Sunday, January 6, 2008

SOCIALIZATION

Child Rearing and Education. Like so many aspects of Brazilian life, educational opportunities are tied to social class. Brazil has never invested heavily in public education and most middle-class and elite families send their children to private school. Education is also linked to race and geography. A white person in the Southeast has an average of 6.6 years of schooling, whereas a person of color living in the Northeast has spent an average of just 3.5 years in school.

Despite the low level of funding, the last four decades of the twentieth century witnessed a significant increase in the number of Brazilians attending school and a concomitant rise in the literacy rate— in 2000 about 82 percent of Brazilians are literate.
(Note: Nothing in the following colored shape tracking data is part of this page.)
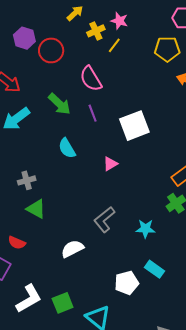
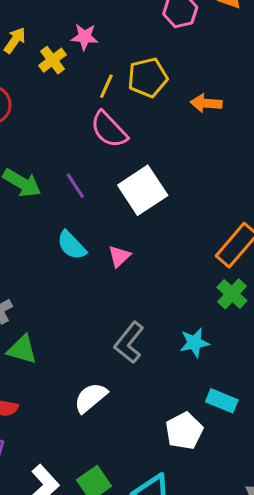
yellow line: (114, 45) -> (106, 86), moved
yellow pentagon: (167, 49) -> (148, 78), moved
pink semicircle: (91, 79) -> (109, 130), moved
cyan semicircle: (67, 148) -> (72, 245), moved

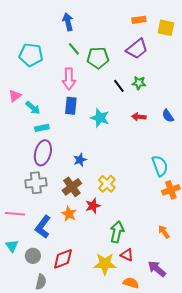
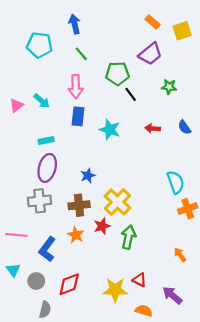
orange rectangle: (139, 20) -> (153, 22), turned 48
yellow square: (166, 28) -> (182, 31), turned -30
cyan pentagon: (31, 55) -> (40, 45), moved
green pentagon: (98, 58) -> (117, 74), moved
green star: (139, 83) -> (169, 87), moved
cyan arrow: (33, 108) -> (42, 101), moved
yellow cross: (107, 184) -> (117, 202), size x1.4
brown cross: (72, 187) -> (79, 205), turned 30
green arrow: (117, 232) -> (128, 237), moved

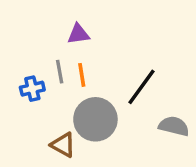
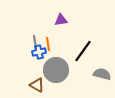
purple triangle: (78, 34) -> (61, 20), moved
blue cross: (32, 89) -> (39, 52), moved

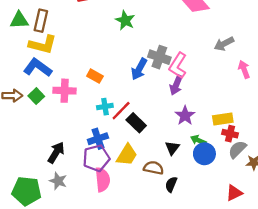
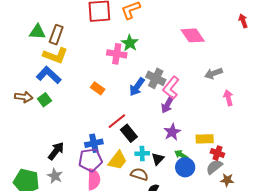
pink cross: (65, 91) -> (117, 54), moved
cyan cross: (105, 107) -> (142, 153), moved
red cross: (230, 134) -> (217, 153), moved

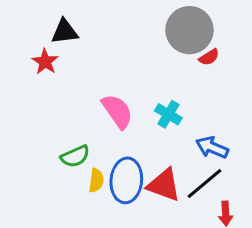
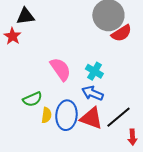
red semicircle: (209, 57) -> (121, 33), size x1.5
blue arrow: (212, 147) -> (92, 93), moved

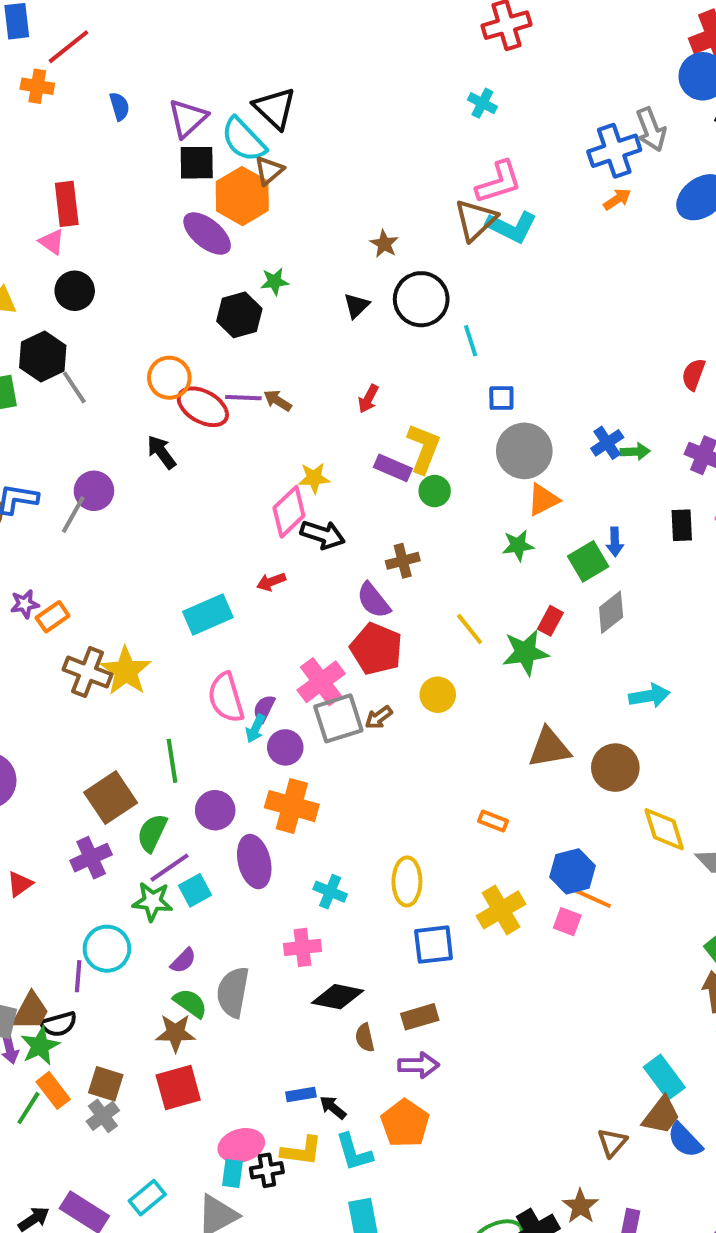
In 1960 almost half the population had little or no schooling, a figure that fell to 22 percent by 1990. Notably, school is one setting in which females are often more successful than males. In some regions of Brazil, girls are more likely than boys to be in school and women tend to be more literate than men.

Higher Education. Two-thirds of all public monies spent on education in Brazil goes to universities, the other third to public primary and secondary schools. While public universities in Brazil—widely considered superior to their private counterparts—charge no tuition, they have very competitive entrance exams which generally favor students who have attended costly private schools with high academic standards.

The value placed on higher education by certain segments of Brazilian society may explain why it receives such a large share of revenue. Economic success in Brazil is said to come more from who one knows than what one knows, and where one is educated, influences who one knows. University education then, aside from training students in a particular profession, also confers (or confirms) social status which, in turn, provides the personal connections that can influence future success.